##### Source #####

An Interview by James D. Campbell
Robert Walker was born in Montreal in 1945. He graduated in visual arts from Sir George Williams University in the late 1960s. In 1975, he attended a workshop given by American photographer Lee Friedlander that would be transformative, and he embraced colour street photography as an aesthetic that he is exploring to this day.
In 1978, he moved to New York City, where he made Times Square a worthy thematic subject of his lens. His first book, New York Inside Out, was published in 1984 with an introduction by William S. Burroughs. He has exhibited widely in the United States, Canada, and Europe. His images have appeared in a variety of publications, including Color is Power (Thames & Hudson, 2000), which included a wide array of street photographs taken over three decades in Montreal, New York, Warsaw, Paris, Rome, Toronto, and elsewhere.
Walker’s exhibition Griffintown is nothing short of a revelation: a living portrait of seismic shifts in one of Montreal’s oldest neighbourhoods, poised between dilapidation and squalor, on the one hand, and bright, shiny, new utopian architecture, on the other. The tension (often chromatic) between past and present is felt in twenty large-format photographs (supplemented by a projection of a hundred others), with documentary photographs culled from the Museum’s collection.
Griffintown is the first in a new program of photographic commissions at the McCord called Evolving Montreal that aims to document Montreal’s continuing urban makeover.
JDC: You were born in Montreal and it is probably no exaggeration to suggest that you know the city inside out. Here you dilate on its Griffintown neighbourhood. Why Griffintown? Was it the wealth of historic buildings or its seductive palette?
RW: Suzanne Sauvage, director of the McCord Museum, and curator of photography Hélène Samson first approached me with the concept of initiating a series of exhibitions called Montreal in Mutation, a photographic portrait of neighbourhoods in Montreal that were undergoing dramatic transformation. Being the first photographer selected, I had the luxury of choosing any area that appealed to me photographically, but I felt a little ambivalence and trepidation, not really knowing what to expect.
JDC: You have the enviable reputation of being our most important colour photographer. Could you talk about colour and what Griffintown brought to the table?

##### Information provided #####

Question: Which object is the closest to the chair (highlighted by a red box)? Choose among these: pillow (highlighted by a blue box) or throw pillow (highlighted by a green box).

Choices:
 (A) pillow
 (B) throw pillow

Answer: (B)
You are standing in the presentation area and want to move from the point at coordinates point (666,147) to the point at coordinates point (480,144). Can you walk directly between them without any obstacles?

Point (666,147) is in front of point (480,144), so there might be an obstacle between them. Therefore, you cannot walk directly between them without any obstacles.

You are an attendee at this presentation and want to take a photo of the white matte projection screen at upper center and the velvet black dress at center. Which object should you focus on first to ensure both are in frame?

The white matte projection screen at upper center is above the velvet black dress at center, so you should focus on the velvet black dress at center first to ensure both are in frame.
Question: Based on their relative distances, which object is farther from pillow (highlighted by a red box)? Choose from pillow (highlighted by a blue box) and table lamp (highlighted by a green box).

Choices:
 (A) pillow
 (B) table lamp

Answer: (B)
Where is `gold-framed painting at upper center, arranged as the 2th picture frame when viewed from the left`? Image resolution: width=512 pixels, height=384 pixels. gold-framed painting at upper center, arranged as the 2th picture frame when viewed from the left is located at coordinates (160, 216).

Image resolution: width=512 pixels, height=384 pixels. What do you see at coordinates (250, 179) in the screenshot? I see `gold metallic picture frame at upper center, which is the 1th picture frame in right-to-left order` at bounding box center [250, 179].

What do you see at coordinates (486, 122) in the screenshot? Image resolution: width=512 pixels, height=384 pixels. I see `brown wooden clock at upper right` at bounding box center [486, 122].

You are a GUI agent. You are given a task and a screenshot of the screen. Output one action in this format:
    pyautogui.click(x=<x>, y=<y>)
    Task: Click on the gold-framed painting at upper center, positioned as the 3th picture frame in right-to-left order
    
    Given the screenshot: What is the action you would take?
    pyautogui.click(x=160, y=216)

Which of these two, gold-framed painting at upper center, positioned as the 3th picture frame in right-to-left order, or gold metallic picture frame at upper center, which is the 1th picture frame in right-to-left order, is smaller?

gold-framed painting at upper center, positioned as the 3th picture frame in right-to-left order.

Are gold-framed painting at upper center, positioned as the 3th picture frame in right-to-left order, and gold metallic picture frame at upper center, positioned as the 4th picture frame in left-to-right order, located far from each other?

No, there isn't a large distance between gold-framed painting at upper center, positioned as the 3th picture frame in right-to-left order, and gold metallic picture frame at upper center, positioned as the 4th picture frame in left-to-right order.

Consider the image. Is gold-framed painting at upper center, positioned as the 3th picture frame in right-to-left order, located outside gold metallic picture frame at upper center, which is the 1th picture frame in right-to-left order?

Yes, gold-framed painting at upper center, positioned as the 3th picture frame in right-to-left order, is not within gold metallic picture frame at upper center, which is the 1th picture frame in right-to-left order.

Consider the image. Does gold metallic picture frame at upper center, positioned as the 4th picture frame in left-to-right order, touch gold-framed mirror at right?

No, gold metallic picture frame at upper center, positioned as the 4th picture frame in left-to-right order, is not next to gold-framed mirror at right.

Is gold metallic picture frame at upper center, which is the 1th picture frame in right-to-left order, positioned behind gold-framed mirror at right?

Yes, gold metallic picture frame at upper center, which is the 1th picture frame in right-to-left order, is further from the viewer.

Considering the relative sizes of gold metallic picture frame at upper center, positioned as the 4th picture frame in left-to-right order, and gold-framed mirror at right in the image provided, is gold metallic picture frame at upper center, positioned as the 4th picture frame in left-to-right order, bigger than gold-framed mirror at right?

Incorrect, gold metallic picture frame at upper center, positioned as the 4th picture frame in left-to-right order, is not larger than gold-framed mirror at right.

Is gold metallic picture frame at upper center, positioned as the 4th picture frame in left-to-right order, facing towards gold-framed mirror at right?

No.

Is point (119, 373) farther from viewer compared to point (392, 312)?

#####

_Exercise directions_
According to the interview, who wrote the introduction to Robert Walker's first book?

_Final answer_
William S. Burroughs